Why good framing is important in photography - Part II
The different orientations
The horizontal orientation
This is also called the landscape framing. It is suitable for wide scenes such as landscapes or action scenes with living beings. This is certainly the most natural format for a viewer because the eye scans from left to right.
The horizontal alignment gives an impression of calm, tranquility, depth, distance, and assurance.
The vertical orientation
This is also called the portrait framing because it is well suited for shooting portraits of human beings or animals. This is not a natural format for a viewer, because the eye must sweep from the top to the bottom of the image. This often gives the impression that a vertical photo is larger and contains more elements than a horizontal picture.
The vertical framing gives the impression of action and proximity, which causes a warm feeling.
The different photographic ratios
The square format has a 1:1 ratio. The ratio is calculated by dividing the length by the height. The length is assumed to be the longest side. You can also say that the length is equal to the height. The rectangular format has a number of ratios for different types of photos:
- The 3:2 ratio, used in many DSLR cameras. The length is 1.5 times greater than the height.
- The 4:3 ratio, used in compact cameras. The length is 1.3 times greater than the height.
- The 16:9 ratio is the one used for creating video slideshows. The length is 1.7 times greater than the height.
- The 2:1 and 3:1 ratios are intended for panoramic photos. The length is 2 or 3 times greater than the height, respectively.
It is quite possible for a photographer to create his own ratio for a series of photos, but this choice should not be made carelessly. It must take into account the weight balance in the photo, the harmony between shapes, and the overall balance of the photo. This is called panning.
Creating a ratio involves the use of image processing software to remove pixels. The photographer has to use software to recreate pixels to get the size of the print that he wants. The photographer must be careful not to remove too many pixels to avoid having a strong pixilation effect when creating new pixels. This operation, called interpolation, can be performed with suitable software. Then the photographer must always check at 100% to make sure that no details have been lost
The special case of the golden number
There is a particular ratio called the golden number. The length is 1.61 times greater than the height. The golden ratio is called the "divine proportion". The golden ratio is observed in a few cases in nature (for example in the heads of sunflowers) or in some works of art and monuments (architecture of Le Corbusier, Xenakis' music, Dalí paintings).
In a program like Photoshop, it is possible to use the golden number or the golden spiral as a crop ratio.
Choosing a frame
In photography, choosing a framing results from three actions:
- Selecting and evenly distributing elements of the photo through the viewfinder.

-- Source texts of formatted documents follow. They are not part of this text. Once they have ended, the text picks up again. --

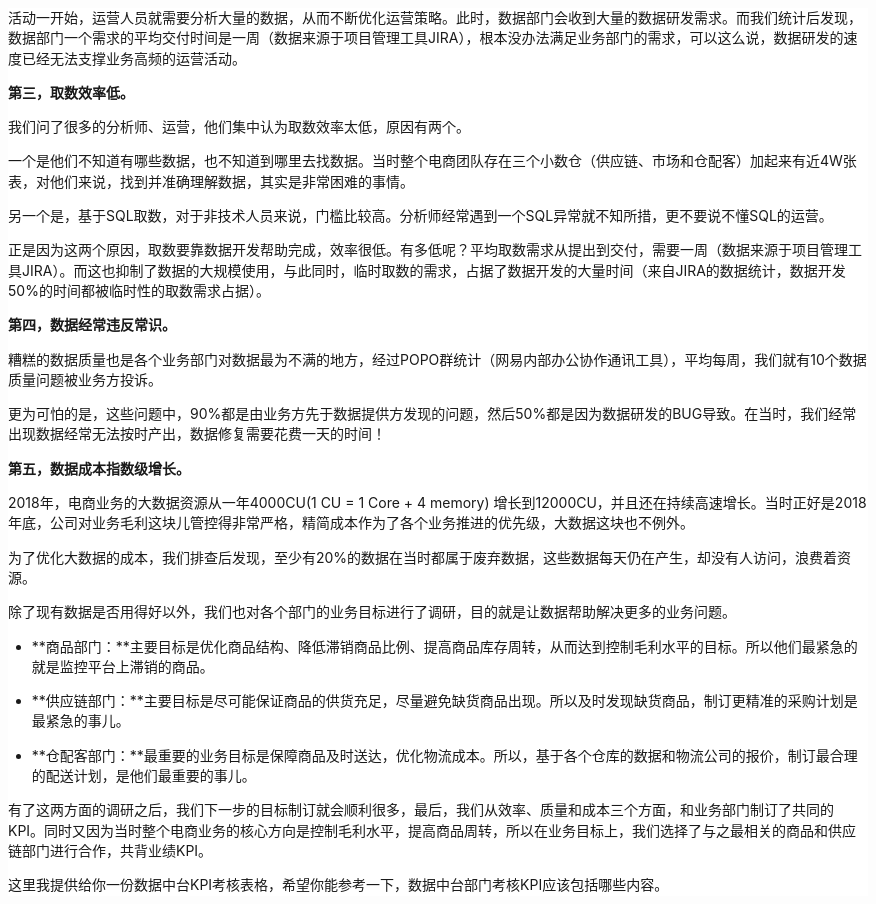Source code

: 活动一开始，运营人员就需要分析大量的数据，从而不断优化运营策略。此时，数据部门会收到大量的数据研发需求。而我们统计后发现，数据部门一个需求的平均交付时间是一周（数据来源于项目管理工具JIRA），根本没办法满足业务部门的需求，可以这么说，数据研发的速度已经无法支撑业务高频的运营活动。

**第三，取数效率低。**

我们问了很多的分析师、运营，他们集中认为取数效率太低，原因有两个。

一个是他们不知道有哪些数据，也不知道到哪里去找数据。当时整个电商团队存在三个小数仓（供应链、市场和仓配客）加起来有近4W张表，对他们来说，找到并准确理解数据，其实是非常困难的事情。

另一个是，基于SQL取数，对于非技术人员来说，门槛比较高。分析师经常遇到一个SQL异常就不知所措，更不要说不懂SQL的运营。

正是因为这两个原因，取数要靠数据开发帮助完成，效率很低。有多低呢？平均取数需求从提出到交付，需要一周（数据来源于项目管理工具JIRA）。而这也抑制了数据的大规模使用，与此同时，临时取数的需求，占据了数据开发的大量时间（来自JIRA的数据统计，数据开发50\%的时间都被临时性的取数需求占据）。

**第四，数据经常违反常识。**

糟糕的数据质量也是各个业务部门对数据最为不满的地方，经过POPO群统计（网易内部办公协作通讯工具），平均每周，我们就有10个数据质量问题被业务方投诉。

更为可怕的是，这些问题中，90\%都是由业务方先于数据提供方发现的问题，然后50\%都是因为数据研发的BUG导致。在当时，我们经常出现数据经常无法按时产出，数据修复需要花费一天的时间！

**第五，数据成本指数级增长。**

2018年，电商业务的大数据资源从一年4000CU\(1 CU = 1 Core + 4 memory\) 增长到12000CU，并且还在持续高速增长。当时正好是2018年底，公司对业务毛利这块儿管控得非常严格，精简成本作为了各个业务推进的优先级，大数据这块也不例外。

为了优化大数据的成本，我们排查后发现，至少有20\%的数据在当时都属于废弃数据，这些数据每天仍在产生，却没有人访问，浪费着资源。

除了现有数据是否用得好以外，我们也对各个部门的业务目标进行了调研，目的就是让数据帮助解决更多的业务问题。

* **商品部门：**主要目标是优化商品结构、降低滞销商品比例、提高商品库存周转，从而达到控制毛利水平的目标。所以他们最紧急的就是监控平台上滞销的商品。

* **供应链部门：**主要目标是尽可能保证商品的供货充足，尽量避免缺货商品出现。所以及时发现缺货商品，制订更精准的采购计划是最紧急的事儿。

* **仓配客部门：**最重要的业务目标是保障商品及时送达，优化物流成本。所以，基于各个仓库的数据和物流公司的报价，制订最合理的配送计划，是他们最重要的事儿。

有了这两方面的调研之后，我们下一步的目标制订就会顺利很多，最后，我们从效率、质量和成本三个方面，和业务部门制订了共同的KPI。同时又因为当时整个电商业务的核心方向是控制毛利水平，提高商品周转，所以在业务目标上，我们选择了与之最相关的商品和供应链部门进行合作，共背业绩KPI。

这里我提供给你一份数据中台KPI考核表格，希望你能参考一下，数据中台部门考核KPI应该包括哪些内容。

- Eliminating all the elements that need to be outside the frame. All of these are said to be off the field.
- Orienting the camera horizontally or vertically, if a rectangular format is being used.
Once these choices are made, the photographer will have to choose a type of framing.
The types of framing
To understand this notion of different types of framing, just imagine a portrait of a person. How much of the person is shown in the photo determines the type of framing. The different types of framing are also called "scale plans."
- If the person is photographed from head to foot, it is called a wide shot.
- If the person is photographed from the thighs upward, it is called a mid shot or the "American plan".
- If the person is photographed from the waist up, it is called a medium close-up.
- - If they are photographed from the chest up, it is called a close-up.
If a photograph shows the person in their general surroundings, it is called an extremely wide shot.
In photography, framing is the basic element that a photographer must master in order to realize interesting and well-constructed pictures. A photographer must choose the format according to the scene or the subject to be photographed.
Then the right ratio has to be selected to give the photo maximum impact.
Finally, the photographer must choose the right scale plan to convey his message as clearly as possible.
Framing photographs is a science. Every photographer has to think before shooting. Processing on a computer corrects mistakes, but it can never totally rescue a picture if the framing was not well-planned.